Excerpt:
-------
Is your FI okay with cutting down the guest list so dramatically? If he was opposed to trimming it before, is he going to have a problem with basically axing 90% of the guests? You are right about not being able to pick favorites - I think it's a bad idea to invite some family and not others (this would basically start WW3 in my family..)
When you think of your wedding, do you think of a big wedding, or a small intimate ceremony? Forget budgets, forget fighting with FI...just think, how do you imagine your wedding? For me, a big wedding was the only option. My family is so important in my life that I couldn't imagine not being surrounded by all of them at my wedding (and I have a very, very large family) because they have played such a huge role in my life. FI wants his whole family there to celebrate with us. For us, a big wedding was the choice.
So, I guess my point is, you have to imagine what you want for your wedding. I'm sure whatever you decide will be a great option, and all your guests will be thrilled to celebrate with you, whether there are 12 or 250.
I guess it all depends on if you've envisioned a certain wedding your whole life & if you think you'll regret not having the big wedding when it's all over. Financially, it seems to me the smaller wedding would make more sense & put your mind at ease. Not to mention the stress,money & work you'll save yourself.
My situation was alot like yours. It came down to inviting everyone we know 200+ people (so nobody would feel offended/left out), or do something completely intimate but still include the things that were important to me (& not be broke after). We ended up choosing the tiny wedding & so glad we did- included only immediate family & less than 15 people total. I still had my dress, cake, fancy dinner, honeymoon. I never dreamed of a huge wedding for myself so again- those were the things that were important to me. You have to do what's right for you. If you decide to have the bigger wedding, I would start looking to cut things or change venue/food/etc to save money.
Good luck!
Looking at it from a purely logical standpoint and casting emotions aside, an intimate wedding with immediate family makes the most sense. But we all know that wedding planning isn't just logical -- it is full of emotion and there are other factors to consider that are not so black and white.
Deep down, are you truly excited about the prospect of an intimate wedding with a BBQ bash down the road? Or are you trying to convince yourself it is a good idea because of the savings? If it would truly make you, your fiance, and your family happy, then by all means go for it! It sounds like you could get everything you want -- a beautiful wedding, a honeymoon, a party for your whole family, and money in the bank! Planning would be much less stressful too!
I don't get it, why not just do the picnic/bbq idea as a reception? Then everyone could see the dress you're willing to spend money on, you could get professional pics of your families, and it's still a traditional wedding.
The one question you have to ask yourself: Will I regret not having a big wedding in 10 years?
If you can think about that and answer, honestly, no... then have the 12 person wedding.
@zippylef: The one question you have to ask yourself: Will I regret not having a big wedding in 10 years?
This is a very good question. Unfortunately, I've heard too many friends regret the big wedding afterward even though they thought they wanted it and went through with it. You could always have a big vow renewal down the road if you regret it. All I can say is that I feel for you because I am in a very similiar situation with trying to decide whether a small wedding with a big casual party afterward is better than the big event. Budget is really a guide here but so is the perspective of family drama over not being invited to the ceremony. However, I think you got a good deal with the planner than can make it happen within your budget though.
-------
Available data:
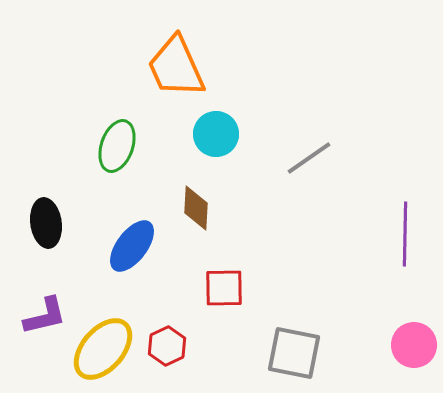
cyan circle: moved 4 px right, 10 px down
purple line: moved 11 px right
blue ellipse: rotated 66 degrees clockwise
-------
Exercise instructions:
(1) In the wedding-size discussion, change "intimate wedding" to "small wedding" throughout the stretch from "Looking at it" through "less stressful too!".
(2) Answer these questions from the wedding-size discussion:
(a) For the writer with a very large family, what was the only option?
(b) About how many people did the tiny wedding include, and who were they?
(c) What question does the discussion say you have to ask yourself?
(3) Put this sentence from the wedding-size discussion into Spanish: "You have to do what's right for you."
The lines have no connection to the wedding-size discussion.

The replies:
(1)
Looking at it from a purely logical standpoint and casting emotions aside, an small wedding with immediate family makes the most sense. But we all know that wedding planning isn't just logical -- it is full of emotion and there are other factors to consider that are not so black and white.
Deep down, are you truly excited about the prospect of an small wedding with a BBQ bash down the road? Or are you trying to convince yourself it is a good idea because of the savings? If it would truly make you, your fiance, and your family happy, then by all means go for it! It sounds like you could get everything you want -- a beautiful wedding, a honeymoon, a party for your whole family, and money in the bank! Planning would be much less stressful too!

(2)
(a) A big wedding was the only option.
(b) Fewer than 15 people in total, only immediate family.
(c) "Will I regret not having a big wedding in 10 years?"

(3) Tienes que hacer lo que sea correcto para ti.